◆ WHAT THE TASK ASKS
Copy every line of the listing below word for word, but leave out the pictures.

(Recorded data)
- - -
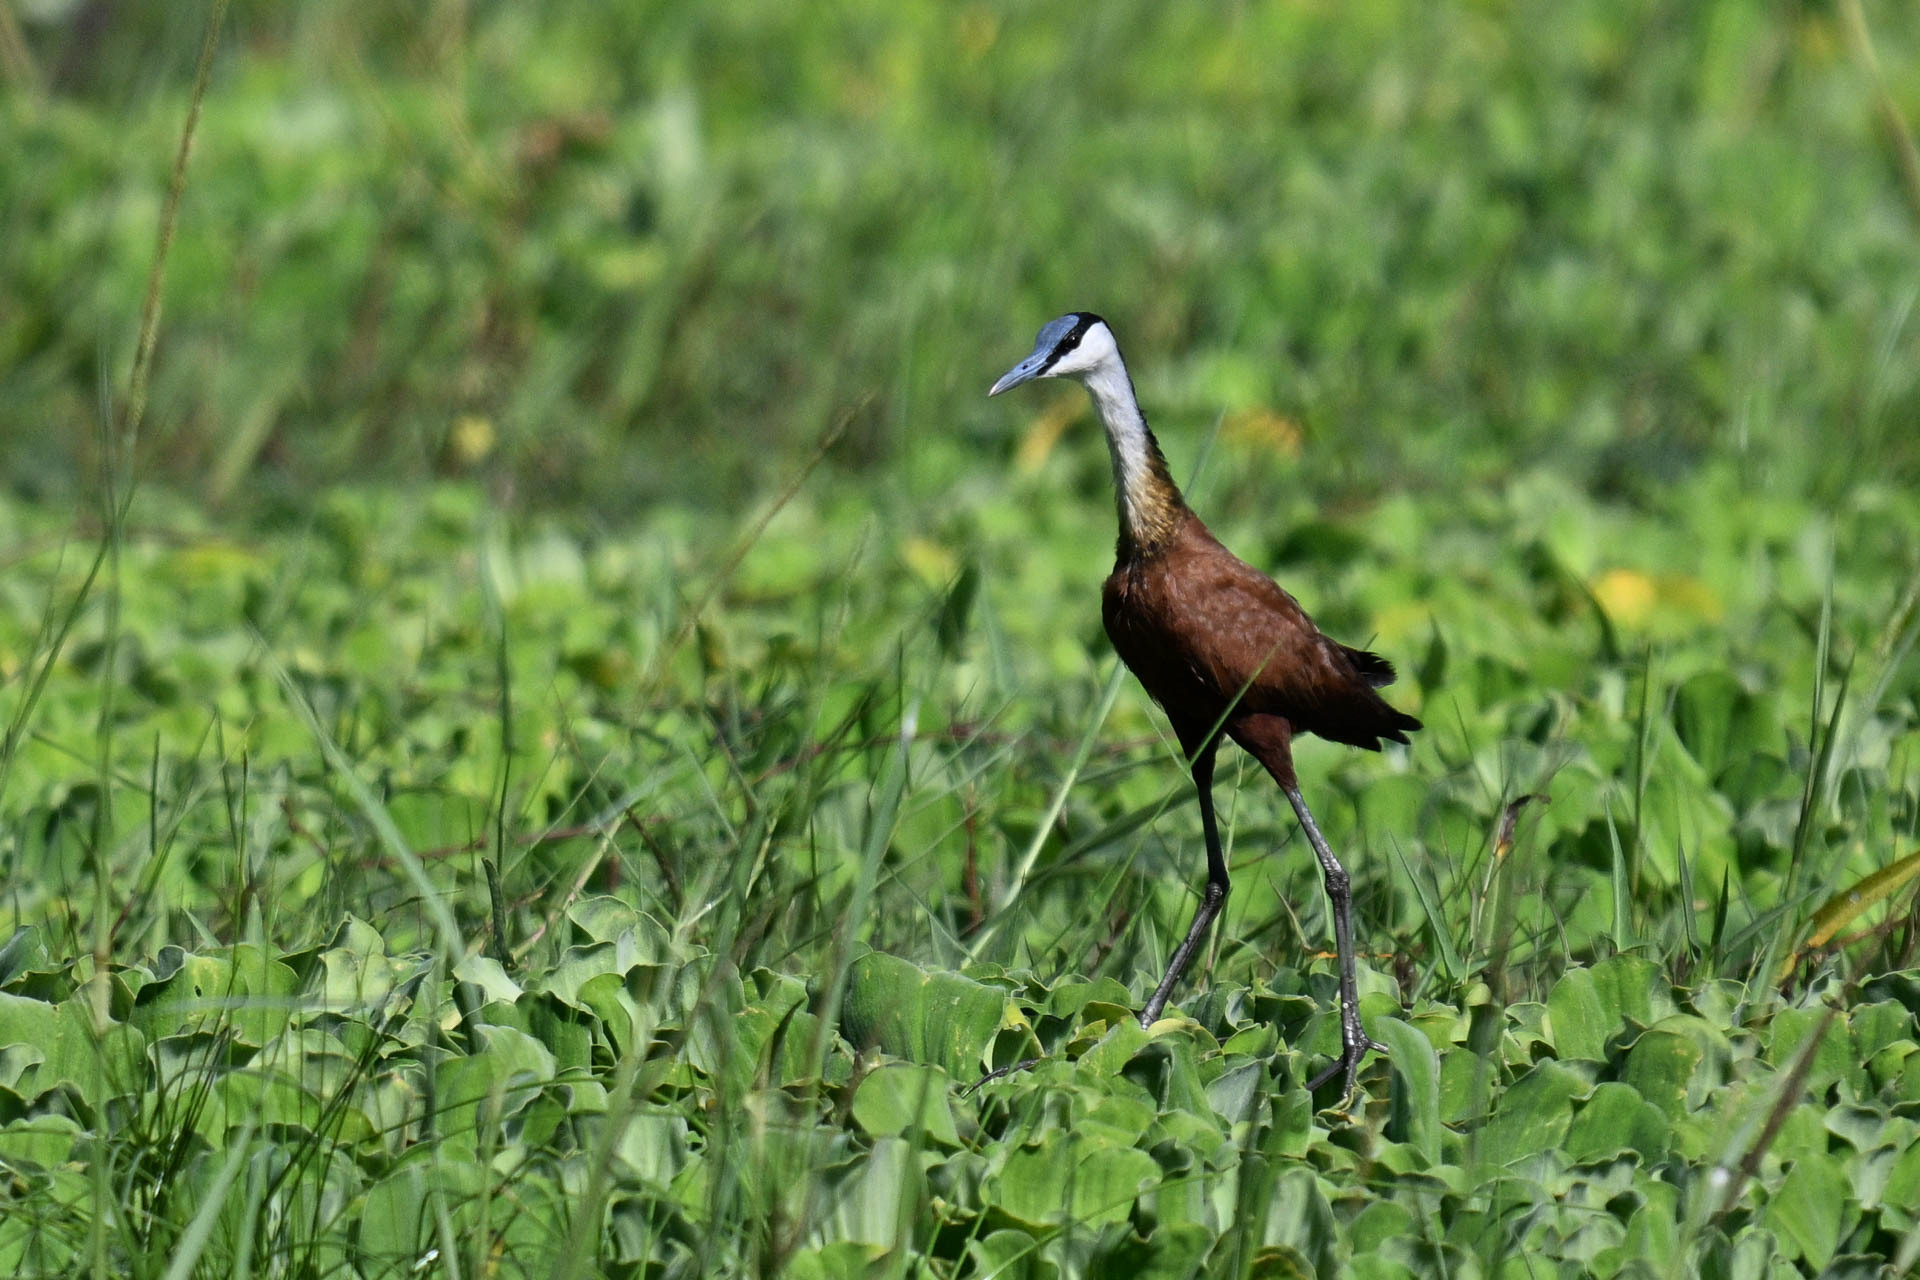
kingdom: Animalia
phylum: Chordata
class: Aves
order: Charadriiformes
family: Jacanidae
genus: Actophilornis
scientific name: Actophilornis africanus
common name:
- - -
◆ REPLY
kingdom: Animalia
phylum: Chordata
class: Aves
order: Charadriiformes
family: Jacanidae
genus: Actophilornis
scientific name: Actophilornis africanus
common name:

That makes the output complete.